Selang 2 tahun kemudian Sarawak juga merebut wilayah Terusan. Pada saat itulah untuk pertama kalinya wilayah Brunei terbagi menjadi dua bagian. Namun dua bagian wilayah yang terbagi tersebut berbeda dengan wilayah Brunei yang sekarang. Tidak cukup sampai di situ, pada tahun 1890 Sarawak melakukan aneksasi atau merebut secara paksa wilayah Limbang dari Brunei karena dianggap penting secara ekonomi. Akibatnya, silayah Brunei yang tersisa saat itu bahkan terbagi menjadi 3 bagian. Pada tahun 1905 Sarawak kembali menganeksasi wilayah Lawas dari Brunei sehingga membuat wilayah Brunei yang tersisa hanya terdiri dari dua bagian yang menjadi cikal bakal wilayah Brunei yang kita ketahui saat ini.
Setelah tahun tersebut tidak ada perubahan lagi dari wilayah daratan Brunei
hingga negara ini mencapai kemerdekaannya dari Inggris pada tanggal 1 Januari 1984. Saat ini wilayah Brunei tidak terpisah lagi sepenuhnya seperti yang kita lihat
pada peta. Pada tahun 2014 telah dibangun jembatan untuk menghubungkan bagian
wilayah utama Brunei dengan wilayah eksklave Temburong.

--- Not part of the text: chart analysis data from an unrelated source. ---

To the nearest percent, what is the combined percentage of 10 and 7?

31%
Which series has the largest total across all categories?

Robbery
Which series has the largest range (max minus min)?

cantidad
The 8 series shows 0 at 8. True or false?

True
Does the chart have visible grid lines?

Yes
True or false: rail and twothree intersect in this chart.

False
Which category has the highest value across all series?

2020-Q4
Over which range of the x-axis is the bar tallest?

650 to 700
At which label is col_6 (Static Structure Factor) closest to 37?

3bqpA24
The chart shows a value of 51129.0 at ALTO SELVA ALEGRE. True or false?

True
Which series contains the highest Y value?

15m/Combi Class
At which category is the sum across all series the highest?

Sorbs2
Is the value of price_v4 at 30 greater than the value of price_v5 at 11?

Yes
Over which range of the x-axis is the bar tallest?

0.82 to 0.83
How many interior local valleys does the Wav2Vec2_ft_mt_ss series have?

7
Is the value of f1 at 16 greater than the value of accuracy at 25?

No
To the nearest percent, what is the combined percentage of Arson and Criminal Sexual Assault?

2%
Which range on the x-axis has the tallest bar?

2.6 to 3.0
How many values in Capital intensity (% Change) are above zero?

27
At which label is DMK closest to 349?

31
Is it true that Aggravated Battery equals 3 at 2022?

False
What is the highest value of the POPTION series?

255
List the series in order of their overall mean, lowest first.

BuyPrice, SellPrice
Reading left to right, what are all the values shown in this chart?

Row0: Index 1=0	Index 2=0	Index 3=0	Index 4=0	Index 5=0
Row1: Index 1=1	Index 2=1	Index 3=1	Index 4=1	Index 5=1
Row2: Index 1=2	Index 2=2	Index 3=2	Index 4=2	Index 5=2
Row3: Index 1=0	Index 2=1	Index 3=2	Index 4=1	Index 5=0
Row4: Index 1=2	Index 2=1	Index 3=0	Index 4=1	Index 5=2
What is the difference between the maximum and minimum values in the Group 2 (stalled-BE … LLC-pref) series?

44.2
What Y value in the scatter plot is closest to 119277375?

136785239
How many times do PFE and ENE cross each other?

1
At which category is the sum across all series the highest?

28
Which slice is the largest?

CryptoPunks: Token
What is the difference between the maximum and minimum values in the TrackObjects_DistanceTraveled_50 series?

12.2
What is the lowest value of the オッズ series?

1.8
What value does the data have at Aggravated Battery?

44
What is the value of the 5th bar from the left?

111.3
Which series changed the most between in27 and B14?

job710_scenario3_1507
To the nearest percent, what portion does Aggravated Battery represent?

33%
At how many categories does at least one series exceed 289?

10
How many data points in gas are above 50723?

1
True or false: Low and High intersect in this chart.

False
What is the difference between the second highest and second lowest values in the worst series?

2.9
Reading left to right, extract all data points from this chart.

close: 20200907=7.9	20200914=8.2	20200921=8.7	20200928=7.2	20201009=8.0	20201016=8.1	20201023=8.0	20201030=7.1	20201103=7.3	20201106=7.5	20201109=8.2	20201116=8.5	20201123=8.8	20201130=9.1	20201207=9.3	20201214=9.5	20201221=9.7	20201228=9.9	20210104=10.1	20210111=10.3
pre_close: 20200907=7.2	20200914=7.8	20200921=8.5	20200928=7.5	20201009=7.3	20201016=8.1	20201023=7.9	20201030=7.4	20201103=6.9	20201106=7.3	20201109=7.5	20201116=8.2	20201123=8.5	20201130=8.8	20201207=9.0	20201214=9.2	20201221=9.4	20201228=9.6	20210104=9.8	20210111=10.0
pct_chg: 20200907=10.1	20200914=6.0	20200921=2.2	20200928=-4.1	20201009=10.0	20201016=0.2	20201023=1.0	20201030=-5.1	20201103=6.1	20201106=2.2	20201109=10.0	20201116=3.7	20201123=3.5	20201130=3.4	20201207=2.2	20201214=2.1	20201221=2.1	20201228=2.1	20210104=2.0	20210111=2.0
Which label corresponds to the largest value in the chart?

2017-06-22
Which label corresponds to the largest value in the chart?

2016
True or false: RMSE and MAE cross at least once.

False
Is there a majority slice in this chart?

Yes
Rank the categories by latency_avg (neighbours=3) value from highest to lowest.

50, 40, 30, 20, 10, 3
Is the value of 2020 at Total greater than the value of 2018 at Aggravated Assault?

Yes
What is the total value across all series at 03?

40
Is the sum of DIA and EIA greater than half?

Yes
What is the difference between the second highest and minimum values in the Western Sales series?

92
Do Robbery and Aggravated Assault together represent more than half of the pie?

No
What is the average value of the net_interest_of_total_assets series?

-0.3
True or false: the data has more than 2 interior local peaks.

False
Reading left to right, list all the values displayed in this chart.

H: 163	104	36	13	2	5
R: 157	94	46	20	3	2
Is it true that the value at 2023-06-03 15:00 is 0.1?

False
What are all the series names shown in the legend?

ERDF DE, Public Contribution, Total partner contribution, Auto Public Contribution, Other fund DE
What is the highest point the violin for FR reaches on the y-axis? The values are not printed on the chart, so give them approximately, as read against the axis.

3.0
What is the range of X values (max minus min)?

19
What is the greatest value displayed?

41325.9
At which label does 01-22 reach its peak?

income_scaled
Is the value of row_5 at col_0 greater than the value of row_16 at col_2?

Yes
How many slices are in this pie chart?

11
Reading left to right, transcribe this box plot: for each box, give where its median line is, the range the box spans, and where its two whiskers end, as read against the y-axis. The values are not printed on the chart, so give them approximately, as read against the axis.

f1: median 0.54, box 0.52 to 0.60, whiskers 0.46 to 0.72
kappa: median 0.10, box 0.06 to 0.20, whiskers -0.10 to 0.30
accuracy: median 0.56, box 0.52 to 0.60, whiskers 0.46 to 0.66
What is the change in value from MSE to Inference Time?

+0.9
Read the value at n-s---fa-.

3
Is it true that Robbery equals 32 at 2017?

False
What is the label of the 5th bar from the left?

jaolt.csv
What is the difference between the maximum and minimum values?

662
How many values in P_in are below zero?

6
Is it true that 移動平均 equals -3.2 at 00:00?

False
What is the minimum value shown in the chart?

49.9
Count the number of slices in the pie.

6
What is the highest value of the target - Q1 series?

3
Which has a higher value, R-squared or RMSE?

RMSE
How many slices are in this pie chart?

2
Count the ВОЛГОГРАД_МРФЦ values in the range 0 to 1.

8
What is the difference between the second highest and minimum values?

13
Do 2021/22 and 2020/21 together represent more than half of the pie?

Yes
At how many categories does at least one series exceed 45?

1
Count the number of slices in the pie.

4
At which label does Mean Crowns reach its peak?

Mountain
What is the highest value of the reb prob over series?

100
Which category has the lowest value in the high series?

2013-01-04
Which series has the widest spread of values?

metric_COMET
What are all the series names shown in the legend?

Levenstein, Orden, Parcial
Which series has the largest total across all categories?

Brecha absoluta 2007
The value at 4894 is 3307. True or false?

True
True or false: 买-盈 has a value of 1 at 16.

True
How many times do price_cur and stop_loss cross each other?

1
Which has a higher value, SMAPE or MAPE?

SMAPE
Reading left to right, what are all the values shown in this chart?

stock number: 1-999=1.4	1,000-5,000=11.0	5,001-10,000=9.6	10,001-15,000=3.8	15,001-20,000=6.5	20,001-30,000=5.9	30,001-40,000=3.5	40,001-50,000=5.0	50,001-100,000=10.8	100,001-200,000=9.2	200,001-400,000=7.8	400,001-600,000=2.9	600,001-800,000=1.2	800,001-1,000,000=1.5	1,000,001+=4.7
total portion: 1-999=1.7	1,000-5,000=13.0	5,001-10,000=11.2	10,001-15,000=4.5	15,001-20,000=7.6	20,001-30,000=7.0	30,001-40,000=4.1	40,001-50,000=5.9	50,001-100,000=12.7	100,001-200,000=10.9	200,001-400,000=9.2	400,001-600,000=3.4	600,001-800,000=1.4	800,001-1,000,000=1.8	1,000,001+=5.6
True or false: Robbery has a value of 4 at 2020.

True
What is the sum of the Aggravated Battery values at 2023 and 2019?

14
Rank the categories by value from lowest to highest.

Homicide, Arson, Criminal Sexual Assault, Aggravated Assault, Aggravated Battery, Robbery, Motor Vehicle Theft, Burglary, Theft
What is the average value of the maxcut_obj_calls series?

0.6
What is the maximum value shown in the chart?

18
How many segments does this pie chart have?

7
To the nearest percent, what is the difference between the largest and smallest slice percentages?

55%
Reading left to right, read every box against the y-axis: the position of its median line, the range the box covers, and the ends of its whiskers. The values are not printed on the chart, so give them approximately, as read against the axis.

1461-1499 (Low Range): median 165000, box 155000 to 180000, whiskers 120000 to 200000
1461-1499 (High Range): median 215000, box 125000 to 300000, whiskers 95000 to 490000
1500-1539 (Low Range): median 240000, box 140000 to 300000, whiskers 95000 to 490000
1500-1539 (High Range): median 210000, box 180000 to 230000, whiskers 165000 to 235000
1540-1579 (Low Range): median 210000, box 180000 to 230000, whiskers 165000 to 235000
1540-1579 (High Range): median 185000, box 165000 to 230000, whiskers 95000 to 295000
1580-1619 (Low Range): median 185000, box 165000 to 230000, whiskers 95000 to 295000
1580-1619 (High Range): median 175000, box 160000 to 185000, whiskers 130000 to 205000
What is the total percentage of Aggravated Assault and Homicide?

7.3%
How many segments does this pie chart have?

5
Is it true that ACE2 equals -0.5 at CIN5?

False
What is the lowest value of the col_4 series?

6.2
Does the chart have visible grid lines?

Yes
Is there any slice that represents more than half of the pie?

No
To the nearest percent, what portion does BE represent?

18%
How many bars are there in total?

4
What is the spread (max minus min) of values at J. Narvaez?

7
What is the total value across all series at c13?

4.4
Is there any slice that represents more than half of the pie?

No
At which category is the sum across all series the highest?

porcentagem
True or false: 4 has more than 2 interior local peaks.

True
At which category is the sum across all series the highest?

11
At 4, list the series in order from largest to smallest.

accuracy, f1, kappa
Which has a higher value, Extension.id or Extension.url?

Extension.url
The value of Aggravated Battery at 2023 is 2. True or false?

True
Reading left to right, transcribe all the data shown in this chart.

Jembatan tersebut mulai dibuka pada Maret 2020 dan dinamai dengan jembatan Sultan Haji Omar Ali Saifudin yang dianggap sebagai Bapak Arsitek Brunei modern. Jembatan tersebut juga menjadi jembatan terpanjang di Asia Tenggara dengan panjang mencapai 30 km. Dengan adanya jembatan baru itu, perjalanan antar dua wilayah Brunei ini dapat ditempuh dengan waktu yang lebih singkat tanpa harus melalui wilayah Malaysia terlebih dahulu.